L'ex-ministre examinera la rémunération des policiers

Genève ne peut plus se passer de Mario Annoni. Après avoir enquêté, l'an dernier, sur les conflits qui minaient la direction des Transports publics genevois, l'ancien conseiller d'Etat bernois, actuel président de Pro Helvetia, a été chargé par le gouvernement genevois de démêler l'écheveau du système de rémunération des policiers. «Il rendra son rapport dans les premières semaines de 2009», a annoncé hier Laurent Moutinot, président du Conseil d'Etat et ministre de tutelle de la police. Le document devra déboucher, d'iciquelques mois, sur une refonte du régime actuel.

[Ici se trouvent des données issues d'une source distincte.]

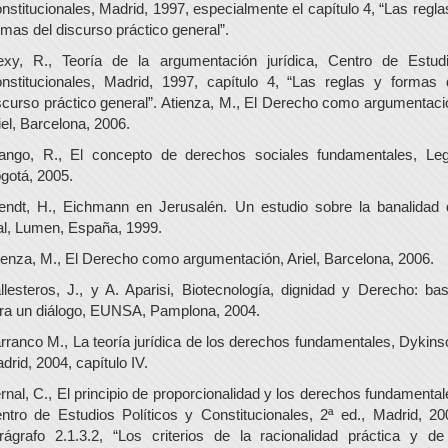
nstitucionales, Madrid, 1997, especialmente el capítulo 4, “Las regla
rmas del discurso práctico general”.
exy, R., Teoría de la argumentación jurídica, Centro de Estud
nstitucionales, Madrid, 1997, capítulo 4, “Las reglas y formas 
scurso práctico general”. Atienza, M., El Derecho como argumentaci
iel, Barcelona, 2006.
ango, R., El concepto de derechos sociales fundamentales, Leg
gotá, 2005.
endt, H., Eichmann en Jerusalén. Un estudio sobre la banalidad 
l, Lumen, España, 1999.
ienza, M., El Derecho como argumentación, Ariel, Barcelona, 2006.
llesteros, J., y A. Aparisi, Biotecnología, dignidad y Derecho: ba
ra un diálogo, EUNSA, Pamplona, 2004.
rranco M., La teoría jurídica de los derechos fundamentales, Dykins
drid, 2004, capítulo IV.
rnal, C., El principio de proporcionalidad y los derechos fundamental
ntro de Estudios Políticos y Constitucionales, 2ª ed., Madrid, 20
rágrafo 2.1.3.2, “Los criterios de la racionalidad práctica y de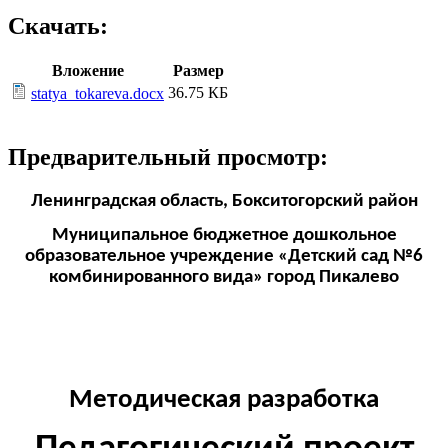
Скачать:
Вложение
Размер
36.75 КБ
statya_tokareva.docx
Предварительный просмотр:
Ленинградская область, Бокситогорский район
Муниципальное бюджетное дошкольное
образовательное учреждение «Детский сад №6
комбинированного вида» город Пикалево
Методическая разработка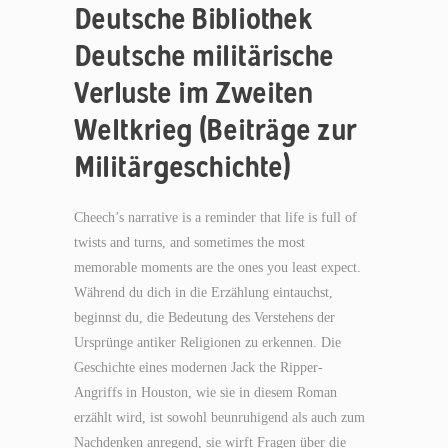
Deutsche Bibliothek
Deutsche militärische
Verluste im Zweiten
Weltkrieg (Beiträge zur
Militärgeschichte)
Cheech’s narrative is a reminder that life is full of
twists and turns, and sometimes the most
memorable moments are the ones you least expect.
Während du dich in die Erzählung eintauchst,
beginnst du, die Bedeutung des Verstehens der
Ursprünge antiker Religionen zu erkennen. Die
Geschichte eines modernen Jack the Ripper-
Angriffs in Houston, wie sie in diesem Roman
erzählt wird, ist sowohl beunruhigend als auch zum
Nachdenken anregend, sie wirft Fragen über die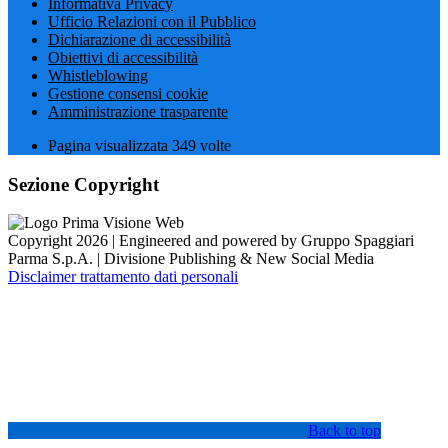
Informativa Privacy
Ufficio Relazioni con il Pubblico
Dichiarazione di accessibilità
Obiettivi di accessibilità
Whistleblowing
Gestione consensi cookie
Amministrazione trasparente
Pagina visualizzata
349
volte
Sezione Copyright
Copyright 2026 | Engineered and powered by Gruppo Spaggiari
Parma S.p.A. | Divisione Publishing & New Social Media
Disclaimer trattamento dati personali
Back to top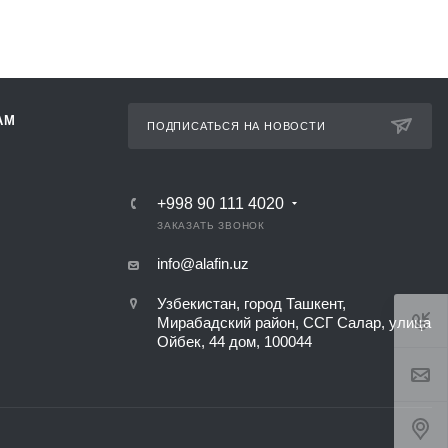
АМ
ПОДПИСАТЬСЯ НА НОВОСТИ
+998 90 111 4020
ЗАКАЗАТЬ ЗВОНОК
info@alafin.uz
Узбекистан, город Ташкент,
Мирабадский район, ССГ Салар, улица
Ойбек, 44 дом, 100044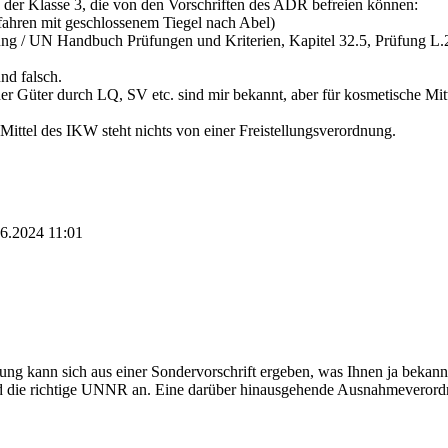
 der Klasse 3, die von den Vorschriften des ADR befreien können:
hren mit geschlossenem Tiegel nach Abel)
ung / UN Handbuch Prüfungen und Kriterien, Kapitel 32.5, Prüfung L.
und falsch.
er Güter durch LQ, SV etc. sind mir bekannt, aber für kosmetische Mitt
ittel des IKW steht nichts von einer Freistellungsverordnung.
06.2024
11:01
rung kann sich aus einer Sondervorschrift ergeben, was Ihnen ja bekann
und die richtige UNNR an. Eine darüber hinausgehende Ausnahmeverordn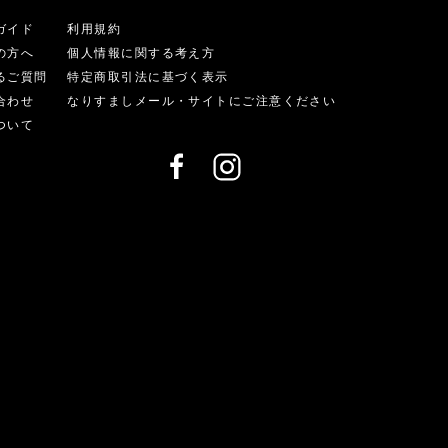
ガイド
利用規約
の方へ
個人情報に関する考え方
るご質問
特定商取引法に基づく表示
合わせ
なりすましメール・サイトにご注意ください
ついて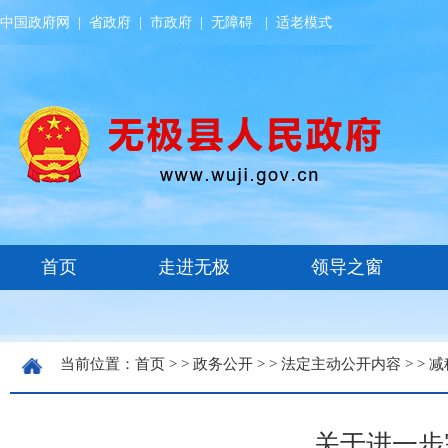
中国政府网
|
省政府
|
市政府
|
无障碍
|
适老模式
当前位置：
首页
> >
政务公开
> >
法定主动公开内容
> >
减
关于进一步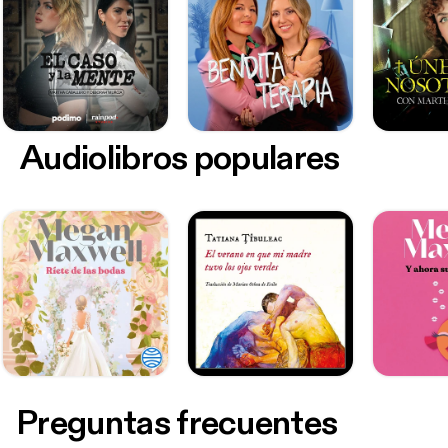
Audiolibros populares
Preguntas frecuentes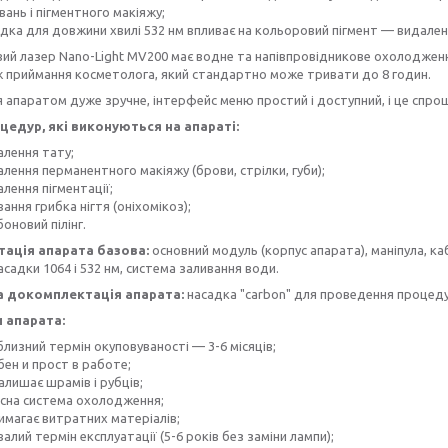
ань і пігментного макіяжу;
дка для довжини хвилі 532 нм впливає на кольоровий пігмент — видале
й лазер Nano-Light MV200 має водне та напівпровідникове охолодженн
 приймання косметолога, який стандартно може тривати до 8 годин.
 апаратом дуже зручне, інтерфейс меню простий і доступний, і це спро
цедур, які виконуються на апараті:
алення тату;
лення перманентного макіяжу (брови, стрілки, губи);
лення пігментації;
вання грибка нігтя (оніхомікоз);
оновий пілінг.
ація апарата базова:
основний модуль (корпус апарата), маніпула, к
насадки 1064 і 532 нм, система заливання води.
 докомплектація апарата:
насадка "carbon" для проведення процедур
 апарата:
лизний термін окуповуваності — 3-6 місяців;
бен и прост в работе;
алишає шрамів і рубців;
асна система охолодження;
имагає витратних матеріалів;
алий термін експлуатації (5-6 років без заміни лампи);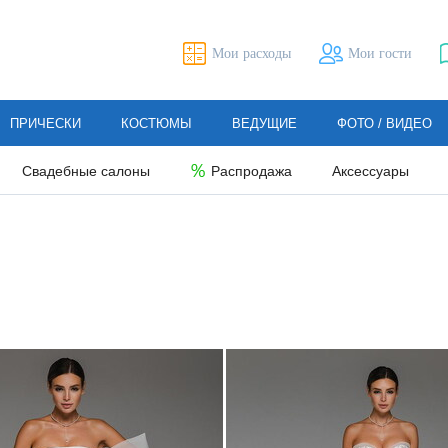
Мои расходы
Мои гости
ПРИЧЕСКИ
КОСТЮМЫ
ВЕДУЩИЕ
ФОТО / ВИДЕО
Свадебные салоны
Распродажа
Аксессуары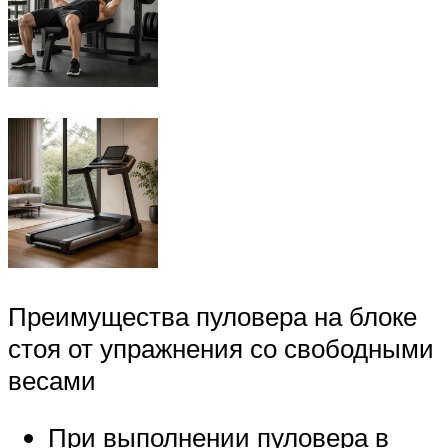
Преимущества пуловера на блоке
стоя от упражнения со свободными
весами
При выполнении пуловера в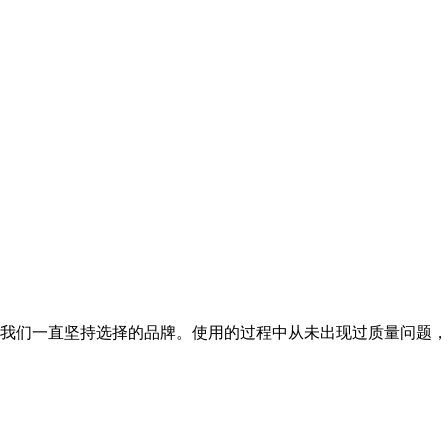
我们一直坚持选择的品牌。使用的过程中从未出现过质量问题，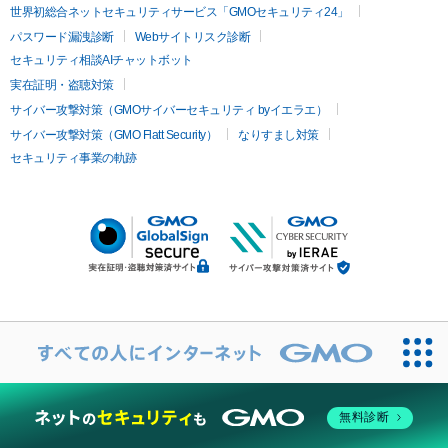
世界初総合ネットセキュリティサービス「GMOセキュリティ24」
パスワード漏洩診断
Webサイトリスク診断
セキュリティ相談AIチャットボット
実在証明・盗聴対策
サイバー攻撃対策（GMOサイバーセキュリティ byイエラエ）
サイバー攻撃対策（GMO Flatt Security）
なりすまし対策
セキュリティ事業の軌跡
無料診断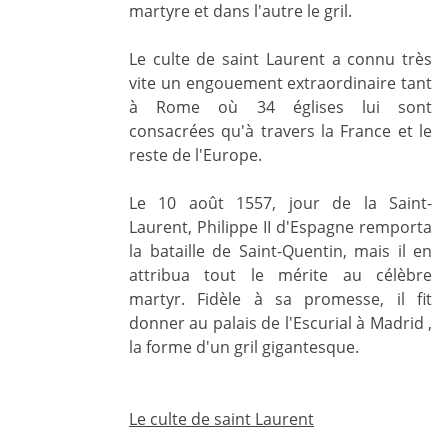
martyre et dans l'autre le gril.
Le culte de saint Laurent a connu très
vite un engouement extraordinaire tant
à Rome où 34 églises lui sont
consacrées qu'à travers la France et le
reste de l'Europe.
Le 10 août 1557, jour de la Saint-
Laurent, Philippe II d'Espagne remporta
la bataille de Saint-Quentin, mais il en
attribua tout le mérite au célèbre
martyr. Fidèle à sa promesse, il fit
donner au palais de l'Escurial à Madrid ,
la forme d'un gril gigantesque.
Le culte de saint Laurent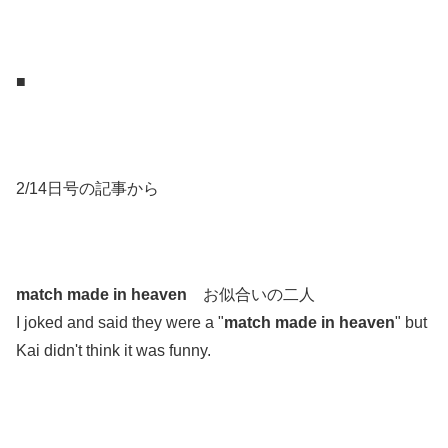
.
.
■
.
.
2/14日号の記事から
.
.
match made in heaven
お似合いの二人
I joked and said they were a "
match made in heaven
" but
Kai didn't think it was funny.
.
.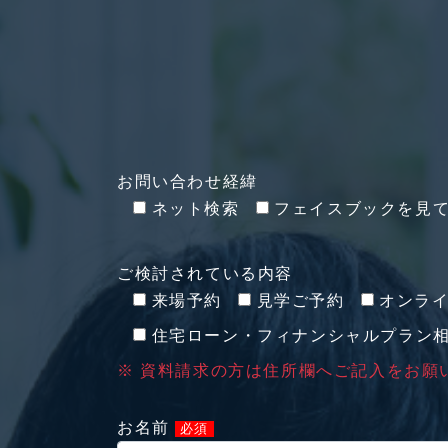
お問い合わせ経緯
ネット検索
フェイスブックを見
ご検討されている内容
来場予約
見学ご予約
オンラ
住宅ローン・フィナンシャルプラン
※ 資料請求の方は住所欄へご記入をお願
お名前
必須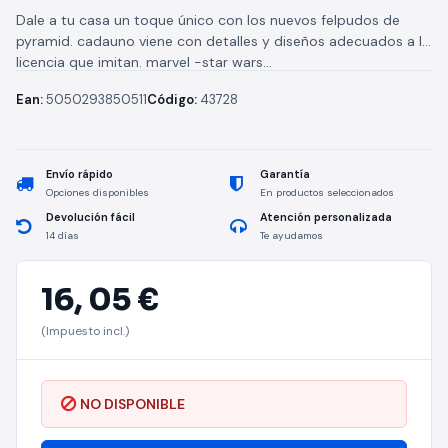
Dale a tu casa un toque único con los nuevos felpudos de
pyramid. cadauno viene con detalles y diseños adecuados a la
licencia que imitan. marvel -star wars...
Ean:
5050293850511
Código:
43728
Envío rápido
Garantía
Opciones disponibles
En productos seleccionados
Devolución fácil
Atención personalizada
14 días
Te ayudamos
16,
05 €
(Impuesto incl.)
NO DISPONIBLE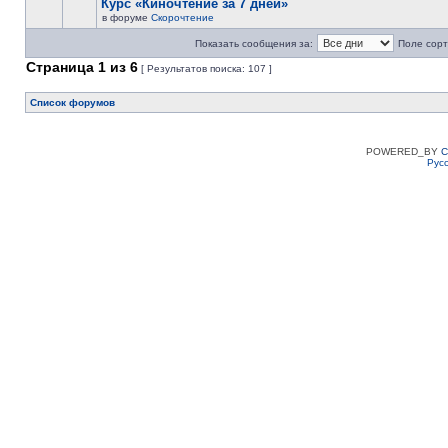
Курс «Киночтение за 7 дней»
в форуме
Скорочтение
Показать сообщения за:
Поле сорт
Страница
1
из
6
[ Результатов поиска: 107 ]
Список форумов
POWERED_BY
C
Рус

Une réforme exigée par la commission des finances du Grand Conseil, qui a dénoncé il y a quinze jours l'opacité du système de rémunération des forces de l'ordre. En cause, les heures supplémentaires générées par l'Euro 2008. Alors que la police genevoise en comptabilise 138000, elles plafonnent à 56000 à Berne et à 37000 à Bâle, autres villes hôtes. Au final, la commission a accepté le paiement des heures supplémentaires, mais a refusé celui d'une prime exceptionnelle de 2500 francs par policier, dont le Conseil d'Etat avait accepté le principe.

Il n'en fallait pas plus pour provoquer l'ire de la police qui, depuis, se livre à une grève des amendes et des heures supplémentaires. Une action que ne goûtent guère les autres ministres. Ils ont demandé à Laurent Moutinot de «faire en sorte que la police arrête sa démonstration», a-t-il fait savoir. Concernant d'éventuelles sanctions à l'encontre des policiers, le Conseil d'Etat «approuve le fait qu'il ne faut pas prendre de mesures négatives à leur égard tant qu'ils ne reçoivent rien de positif», a affirmé le magistrat, soulignant ainsi que collège n'a pas renoncé à octroyer une récompense exceptionnelle aux forces de l'ordre pour leur travail durant l'Euro.